TASK DETAILS
Write out the data exactly from its first line onward, ending with the line in which "right shoulder: (508, 357)" appears.

GIVEN ENTRIES
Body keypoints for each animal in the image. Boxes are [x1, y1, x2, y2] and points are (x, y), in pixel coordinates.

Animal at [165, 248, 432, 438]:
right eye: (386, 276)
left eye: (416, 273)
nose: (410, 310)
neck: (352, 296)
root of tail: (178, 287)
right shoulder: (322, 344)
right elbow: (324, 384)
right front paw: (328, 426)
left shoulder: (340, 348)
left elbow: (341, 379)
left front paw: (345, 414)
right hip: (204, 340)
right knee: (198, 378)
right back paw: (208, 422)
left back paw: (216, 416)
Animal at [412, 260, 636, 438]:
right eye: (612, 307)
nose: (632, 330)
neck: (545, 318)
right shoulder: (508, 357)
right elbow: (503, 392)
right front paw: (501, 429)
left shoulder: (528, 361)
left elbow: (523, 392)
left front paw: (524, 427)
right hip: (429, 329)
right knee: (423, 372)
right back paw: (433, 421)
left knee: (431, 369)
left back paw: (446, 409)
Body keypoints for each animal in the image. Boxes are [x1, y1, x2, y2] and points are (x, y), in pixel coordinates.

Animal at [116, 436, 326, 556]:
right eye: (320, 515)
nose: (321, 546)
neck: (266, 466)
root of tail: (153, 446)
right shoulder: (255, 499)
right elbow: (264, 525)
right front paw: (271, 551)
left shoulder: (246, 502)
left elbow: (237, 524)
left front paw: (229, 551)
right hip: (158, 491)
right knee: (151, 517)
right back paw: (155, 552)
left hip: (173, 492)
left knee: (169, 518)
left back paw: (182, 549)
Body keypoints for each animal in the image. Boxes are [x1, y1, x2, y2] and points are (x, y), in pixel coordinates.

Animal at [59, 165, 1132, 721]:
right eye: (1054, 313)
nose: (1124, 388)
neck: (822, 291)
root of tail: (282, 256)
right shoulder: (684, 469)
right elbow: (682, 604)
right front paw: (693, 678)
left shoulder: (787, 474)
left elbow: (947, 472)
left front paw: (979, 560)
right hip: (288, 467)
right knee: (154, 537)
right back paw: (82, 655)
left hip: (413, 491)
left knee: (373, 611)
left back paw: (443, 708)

RESULT OF THE TASK
Body keypoints for each animal in the image. Boxes are [x1, y1, x2, y2] and points are (x, y), in pixel coordinates.

Animal at [165, 248, 432, 438]:
right eye: (386, 276)
left eye: (416, 273)
nose: (410, 310)
neck: (352, 296)
root of tail: (178, 287)
right shoulder: (322, 344)
right elbow: (324, 384)
right front paw: (328, 426)
left shoulder: (340, 348)
left elbow: (341, 379)
left front paw: (345, 414)
right hip: (204, 340)
right knee: (198, 378)
right back paw: (208, 422)
left back paw: (216, 416)
Animal at [412, 260, 636, 438]:
right eye: (612, 307)
nose: (632, 330)
neck: (545, 318)
right shoulder: (508, 357)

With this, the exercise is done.